+++ Texte source +++

Test de Everybody’s Gone to the Rapture

Dans une industrie du jeu vidéo qui peut paraitre parfois assez formatée depuis l’avènement de gros AAA du même genre, la scène indépendante est un refuge qui permet de voir autre chose. Vous connaissez déjà les travaux de The Chinese Room avec Korsakovia, Dear Esther et Amnesia: A Machine for Pig ? Si oui, vous savez alors déjà que Everybody’s Gone to the Rapture n’est pas un jeu comme les autres, en proposant une aventure différente. Si vous n’avez jamais entendu parler de ce studio, ce test de Everybody’s Gone to the Rapture réalisé sur PS4 via une version presse fournie par Sony devrait répondre aux divers questions que vous vous posez sur cette production très atypique.

L’ambivalence de la fin du monde

Bien entendu, nous ne vous dirons pas grand chose du scénario de Everybody’s Gone to the Rapture dans ce test, pour la simple et bonne raison qu’il est d’une importance capitale dans un jeu narratif comme celui-ci. Pour vous situer un peu, sachez que vous prendrez le contrôle d’un personnage inconnu, qui débarque dans le village anglais de Yaughton, victime d’une apocalypse qui a emporté l’intégralité de sa population. Mais la grande particularité du titre est justement de proposer un univers post-apocalyptique qui ne ressemble à aucun autre. En temps normal, ce type de production propose des décors en ruine, des maisons dévastées par les ravages du temps, une nature qui a repris ses droits sur la civilisation et autres exotismes bien connus des joueurs et amateurs du cinéma fantastique / science-fiction. Mais Everybody’s Gone to the Rapture sur PS4 ne répond pas à ce standard, en créant une ambivalence qui se retrouvera un peu partout dans le jeu, dans tous ses secteurs.

+++ Données fournies +++

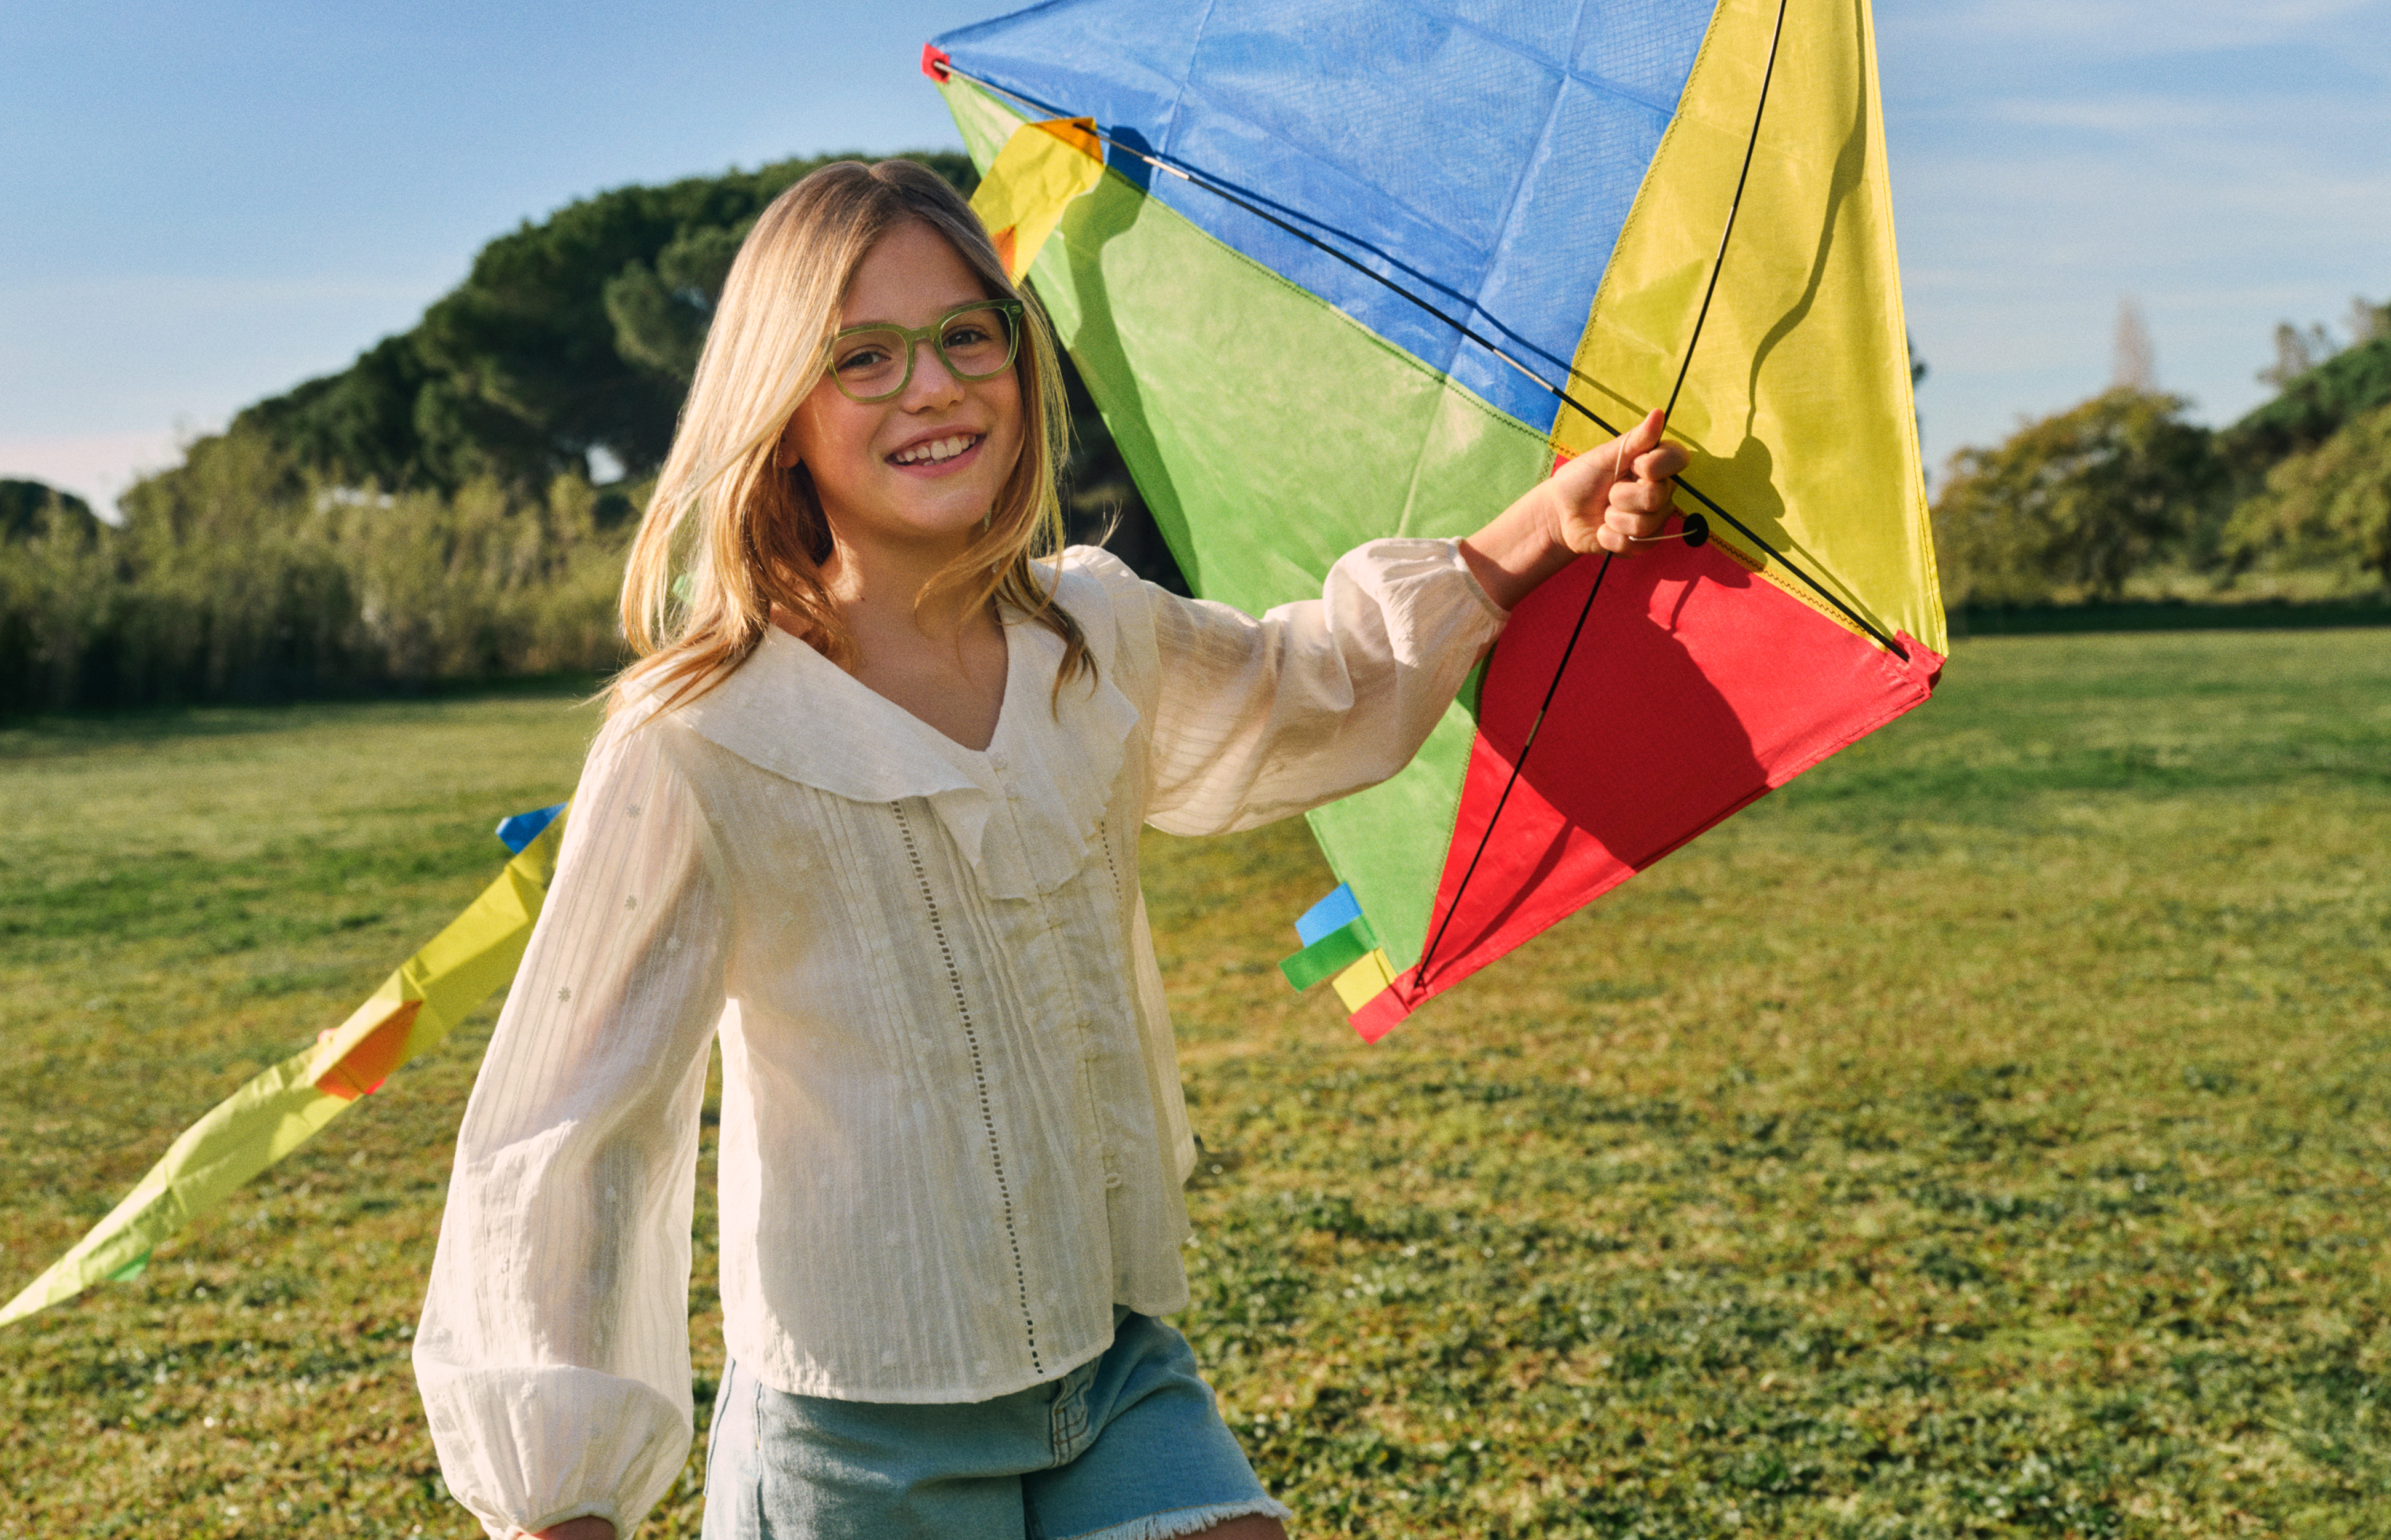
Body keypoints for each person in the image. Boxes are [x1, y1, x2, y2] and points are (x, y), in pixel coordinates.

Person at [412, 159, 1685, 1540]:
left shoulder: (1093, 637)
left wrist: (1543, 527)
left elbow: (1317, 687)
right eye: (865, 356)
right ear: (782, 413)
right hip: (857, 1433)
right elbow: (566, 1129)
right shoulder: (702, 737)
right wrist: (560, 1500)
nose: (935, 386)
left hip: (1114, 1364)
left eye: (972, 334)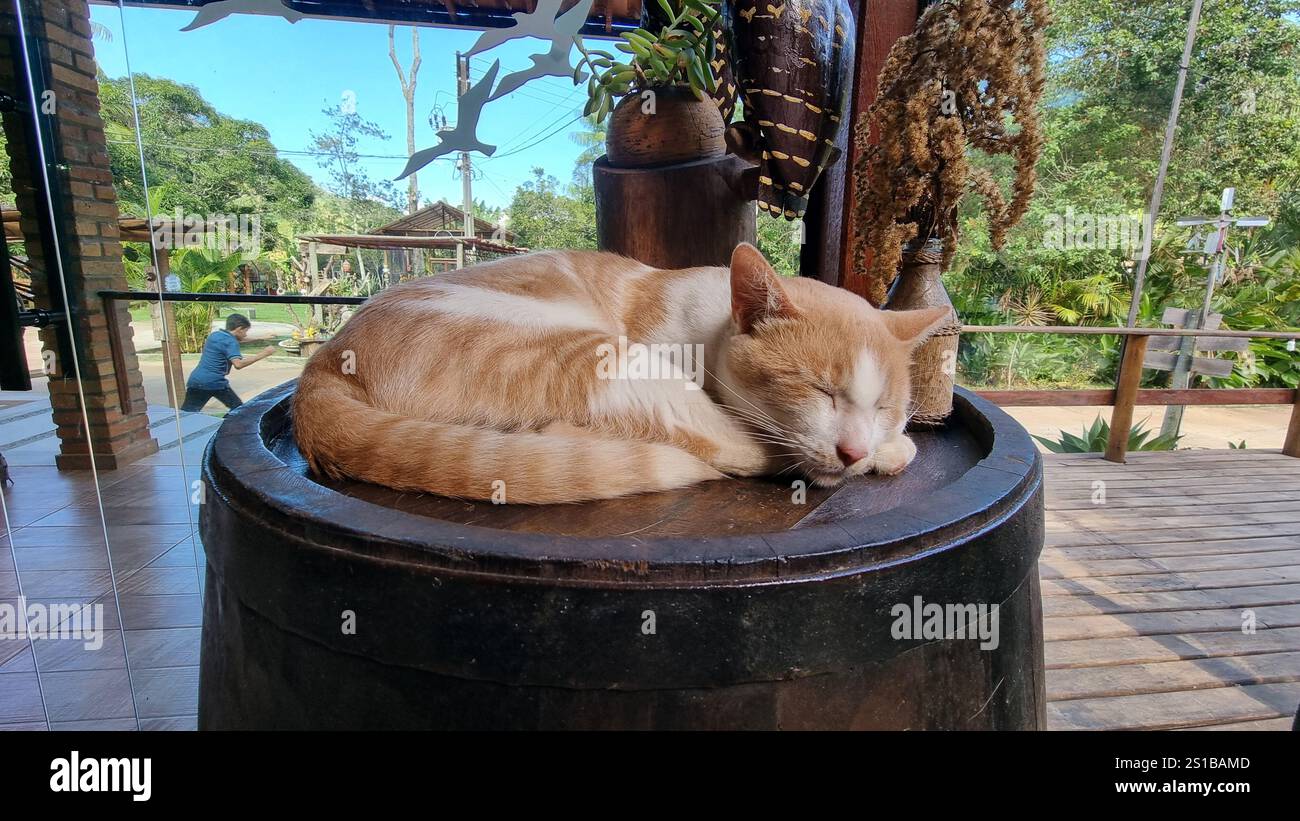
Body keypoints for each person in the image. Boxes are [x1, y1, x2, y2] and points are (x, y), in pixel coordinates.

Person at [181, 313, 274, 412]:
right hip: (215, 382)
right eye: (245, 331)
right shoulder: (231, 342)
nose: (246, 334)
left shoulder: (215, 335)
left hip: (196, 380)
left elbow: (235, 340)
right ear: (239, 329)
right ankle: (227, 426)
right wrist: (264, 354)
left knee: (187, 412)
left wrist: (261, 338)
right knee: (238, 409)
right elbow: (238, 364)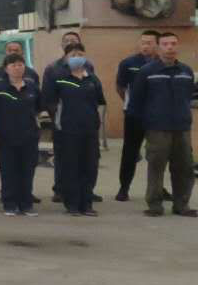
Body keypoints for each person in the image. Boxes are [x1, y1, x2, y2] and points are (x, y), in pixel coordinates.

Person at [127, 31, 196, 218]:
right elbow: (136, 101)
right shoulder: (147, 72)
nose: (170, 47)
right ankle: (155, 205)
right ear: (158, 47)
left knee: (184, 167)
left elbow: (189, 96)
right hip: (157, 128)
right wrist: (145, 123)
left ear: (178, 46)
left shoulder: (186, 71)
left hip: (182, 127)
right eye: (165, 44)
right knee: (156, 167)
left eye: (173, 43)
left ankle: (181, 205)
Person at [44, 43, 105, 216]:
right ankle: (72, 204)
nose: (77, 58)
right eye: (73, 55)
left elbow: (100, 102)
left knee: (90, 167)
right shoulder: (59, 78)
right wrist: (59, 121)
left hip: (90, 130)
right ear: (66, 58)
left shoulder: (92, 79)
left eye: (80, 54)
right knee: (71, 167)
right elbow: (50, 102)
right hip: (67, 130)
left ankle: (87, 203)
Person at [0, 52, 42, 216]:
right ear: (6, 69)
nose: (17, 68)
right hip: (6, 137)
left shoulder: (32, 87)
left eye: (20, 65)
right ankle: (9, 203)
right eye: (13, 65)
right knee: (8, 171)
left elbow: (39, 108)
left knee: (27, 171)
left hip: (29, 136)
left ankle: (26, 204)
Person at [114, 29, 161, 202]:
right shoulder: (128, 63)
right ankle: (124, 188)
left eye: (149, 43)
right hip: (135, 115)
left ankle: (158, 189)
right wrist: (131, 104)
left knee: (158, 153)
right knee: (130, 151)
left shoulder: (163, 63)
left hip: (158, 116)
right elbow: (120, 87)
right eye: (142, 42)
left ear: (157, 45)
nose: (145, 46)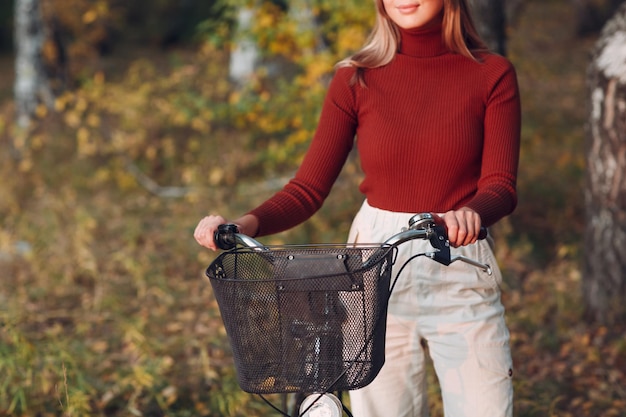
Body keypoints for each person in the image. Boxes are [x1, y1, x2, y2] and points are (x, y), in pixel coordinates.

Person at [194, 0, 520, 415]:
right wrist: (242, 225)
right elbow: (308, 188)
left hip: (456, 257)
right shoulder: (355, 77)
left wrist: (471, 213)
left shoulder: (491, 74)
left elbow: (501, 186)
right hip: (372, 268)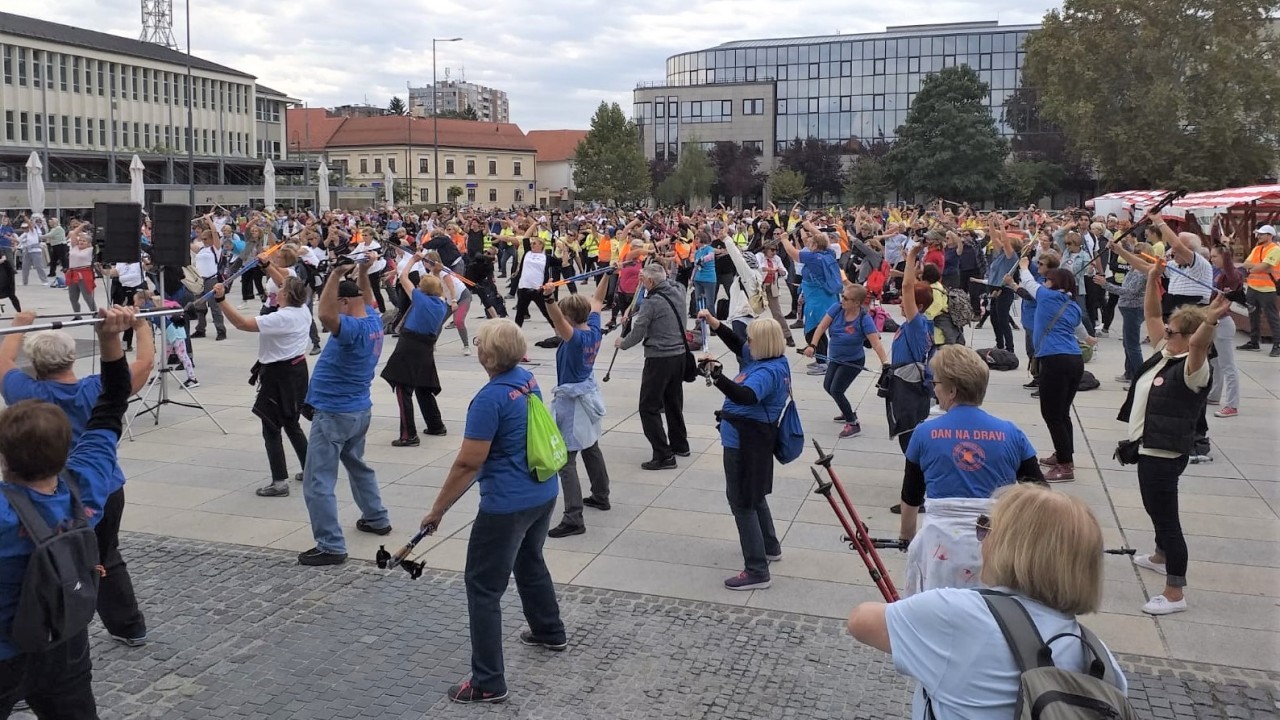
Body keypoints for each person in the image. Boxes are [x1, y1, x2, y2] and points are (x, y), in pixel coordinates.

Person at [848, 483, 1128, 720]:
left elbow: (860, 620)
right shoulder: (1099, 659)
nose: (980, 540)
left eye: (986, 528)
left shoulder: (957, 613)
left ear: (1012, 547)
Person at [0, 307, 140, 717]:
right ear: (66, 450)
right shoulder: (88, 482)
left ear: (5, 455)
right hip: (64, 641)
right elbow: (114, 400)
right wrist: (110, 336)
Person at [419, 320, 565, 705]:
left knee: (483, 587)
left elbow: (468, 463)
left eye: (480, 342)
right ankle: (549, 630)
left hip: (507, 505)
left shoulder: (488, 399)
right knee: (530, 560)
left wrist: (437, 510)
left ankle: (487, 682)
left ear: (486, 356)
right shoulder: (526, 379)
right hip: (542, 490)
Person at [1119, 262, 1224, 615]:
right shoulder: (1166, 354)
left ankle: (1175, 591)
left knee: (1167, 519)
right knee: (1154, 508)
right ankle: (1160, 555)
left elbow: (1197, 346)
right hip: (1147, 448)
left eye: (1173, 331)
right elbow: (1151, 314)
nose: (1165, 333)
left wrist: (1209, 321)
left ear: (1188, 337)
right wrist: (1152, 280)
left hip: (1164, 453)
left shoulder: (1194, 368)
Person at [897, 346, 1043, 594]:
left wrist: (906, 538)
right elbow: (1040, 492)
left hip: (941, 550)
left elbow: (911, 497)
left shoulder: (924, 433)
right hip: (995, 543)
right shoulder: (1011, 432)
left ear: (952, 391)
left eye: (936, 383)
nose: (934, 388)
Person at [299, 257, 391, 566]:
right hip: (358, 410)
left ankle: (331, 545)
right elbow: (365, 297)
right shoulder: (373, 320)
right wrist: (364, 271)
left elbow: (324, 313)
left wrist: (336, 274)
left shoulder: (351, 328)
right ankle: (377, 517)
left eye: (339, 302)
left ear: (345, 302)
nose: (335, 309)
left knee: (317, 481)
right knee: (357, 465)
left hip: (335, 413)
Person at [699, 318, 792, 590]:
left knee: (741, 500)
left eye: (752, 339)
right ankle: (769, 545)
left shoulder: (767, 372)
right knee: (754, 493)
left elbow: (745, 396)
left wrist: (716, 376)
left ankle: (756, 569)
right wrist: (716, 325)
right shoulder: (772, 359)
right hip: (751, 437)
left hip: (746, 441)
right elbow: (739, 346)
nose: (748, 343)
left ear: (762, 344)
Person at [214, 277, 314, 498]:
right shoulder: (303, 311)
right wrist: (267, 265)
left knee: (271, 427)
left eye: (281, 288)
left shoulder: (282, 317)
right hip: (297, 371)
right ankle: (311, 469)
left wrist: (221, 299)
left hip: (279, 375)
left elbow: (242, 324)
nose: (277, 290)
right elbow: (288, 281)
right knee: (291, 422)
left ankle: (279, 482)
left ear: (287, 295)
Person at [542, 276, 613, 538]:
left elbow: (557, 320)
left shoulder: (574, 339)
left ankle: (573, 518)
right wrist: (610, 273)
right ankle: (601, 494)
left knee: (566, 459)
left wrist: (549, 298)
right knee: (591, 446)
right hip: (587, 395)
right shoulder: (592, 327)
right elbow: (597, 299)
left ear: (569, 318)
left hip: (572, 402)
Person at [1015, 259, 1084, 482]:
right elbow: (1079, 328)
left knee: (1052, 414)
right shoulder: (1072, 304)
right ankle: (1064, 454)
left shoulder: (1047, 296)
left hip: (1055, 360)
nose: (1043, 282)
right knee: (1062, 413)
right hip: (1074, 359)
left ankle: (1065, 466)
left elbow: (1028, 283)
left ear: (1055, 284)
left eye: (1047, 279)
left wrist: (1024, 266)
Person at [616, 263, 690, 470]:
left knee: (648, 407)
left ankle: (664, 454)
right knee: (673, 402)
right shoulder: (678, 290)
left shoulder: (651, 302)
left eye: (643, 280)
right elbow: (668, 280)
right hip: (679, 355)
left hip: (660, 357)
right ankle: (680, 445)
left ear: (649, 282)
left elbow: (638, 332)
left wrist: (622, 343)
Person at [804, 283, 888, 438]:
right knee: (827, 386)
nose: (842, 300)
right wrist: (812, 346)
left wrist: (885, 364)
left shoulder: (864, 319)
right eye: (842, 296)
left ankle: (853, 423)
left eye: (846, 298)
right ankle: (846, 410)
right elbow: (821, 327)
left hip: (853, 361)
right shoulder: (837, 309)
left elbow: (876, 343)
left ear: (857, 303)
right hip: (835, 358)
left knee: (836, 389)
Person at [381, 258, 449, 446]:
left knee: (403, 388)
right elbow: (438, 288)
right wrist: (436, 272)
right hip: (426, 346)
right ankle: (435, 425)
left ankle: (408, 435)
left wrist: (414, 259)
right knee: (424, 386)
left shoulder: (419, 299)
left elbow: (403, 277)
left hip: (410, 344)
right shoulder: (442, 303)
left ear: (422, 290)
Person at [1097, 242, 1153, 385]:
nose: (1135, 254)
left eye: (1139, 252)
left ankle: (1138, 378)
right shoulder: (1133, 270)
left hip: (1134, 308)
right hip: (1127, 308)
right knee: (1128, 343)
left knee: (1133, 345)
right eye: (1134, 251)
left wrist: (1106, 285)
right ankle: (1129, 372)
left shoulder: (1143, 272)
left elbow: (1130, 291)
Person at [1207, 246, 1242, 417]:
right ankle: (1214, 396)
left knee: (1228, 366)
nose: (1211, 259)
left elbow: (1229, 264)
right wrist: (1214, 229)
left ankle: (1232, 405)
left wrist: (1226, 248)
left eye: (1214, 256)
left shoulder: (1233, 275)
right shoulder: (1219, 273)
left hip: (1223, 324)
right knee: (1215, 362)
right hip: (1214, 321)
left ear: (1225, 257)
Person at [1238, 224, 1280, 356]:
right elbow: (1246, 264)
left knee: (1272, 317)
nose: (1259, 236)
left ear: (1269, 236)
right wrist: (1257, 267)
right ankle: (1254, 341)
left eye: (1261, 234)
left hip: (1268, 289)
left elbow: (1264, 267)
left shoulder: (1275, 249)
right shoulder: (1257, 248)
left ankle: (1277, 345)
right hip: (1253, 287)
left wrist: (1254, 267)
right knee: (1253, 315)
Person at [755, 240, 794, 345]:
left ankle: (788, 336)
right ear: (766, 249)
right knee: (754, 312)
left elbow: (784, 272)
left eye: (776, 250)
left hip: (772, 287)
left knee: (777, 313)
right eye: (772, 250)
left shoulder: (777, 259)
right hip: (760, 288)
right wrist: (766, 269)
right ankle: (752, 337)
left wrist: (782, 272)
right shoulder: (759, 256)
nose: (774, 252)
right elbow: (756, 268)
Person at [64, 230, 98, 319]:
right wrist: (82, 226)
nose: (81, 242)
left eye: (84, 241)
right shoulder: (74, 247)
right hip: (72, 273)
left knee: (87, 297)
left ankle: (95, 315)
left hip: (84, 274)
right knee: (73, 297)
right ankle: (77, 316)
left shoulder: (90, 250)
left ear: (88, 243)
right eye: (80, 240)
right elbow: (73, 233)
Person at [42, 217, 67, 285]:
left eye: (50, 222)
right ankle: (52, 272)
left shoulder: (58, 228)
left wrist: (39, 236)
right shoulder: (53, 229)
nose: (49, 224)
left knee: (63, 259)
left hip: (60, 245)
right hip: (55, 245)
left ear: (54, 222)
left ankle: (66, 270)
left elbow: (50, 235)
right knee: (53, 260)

+++

Questions sur le texte >>
1) Recopiez le passage du test du jeu qui va de « Dans une industrie » jusqu’à « production très atypique. » inclus.
2) Indiquez si chacune des affirmations suivantes est conforme au test du jeu en répondant par oui ou par non, et citez mot pour mot les termes qui permettent de trancher. (a) Le test a été réalisé sur PS4 avec une version presse fournie par Sony. (b) Le village de Yaughton se trouve en Écosse. (c) Le jeu présente les décors en ruine habituels des productions post-apocalyptiques.

Réponses par numéro >>
1)
Dans une industrie du jeu vidéo qui peut paraitre parfois assez formatée depuis l’avènement de gros AAA du même genre, la scène indépendante est un refuge qui permet de voir autre chose. Vous connaissez déjà les travaux de The Chinese Room avec Korsakovia, Dear Esther et Amnesia: A Machine for Pig ? Si oui, vous savez alors déjà que Everybody’s Gone to the Rapture n’est pas un jeu comme les autres, en proposant une aventure différente. Si vous n’avez jamais entendu parler de ce studio, ce test de Everybody’s Gone to the Rapture réalisé sur PS4 via une version presse fournie par Sony devrait répondre aux divers questions que vous vous posez sur cette production très atypique.

2)
(a) Oui : « ce test de Everybody’s Gone to the Rapture réalisé sur PS4 via une version presse fournie par Sony ».
(b) Non : « le village anglais de Yaughton ».
(c) Non : « Mais Everybody’s Gone to the Rapture sur PS4 ne répond pas à ce standard ».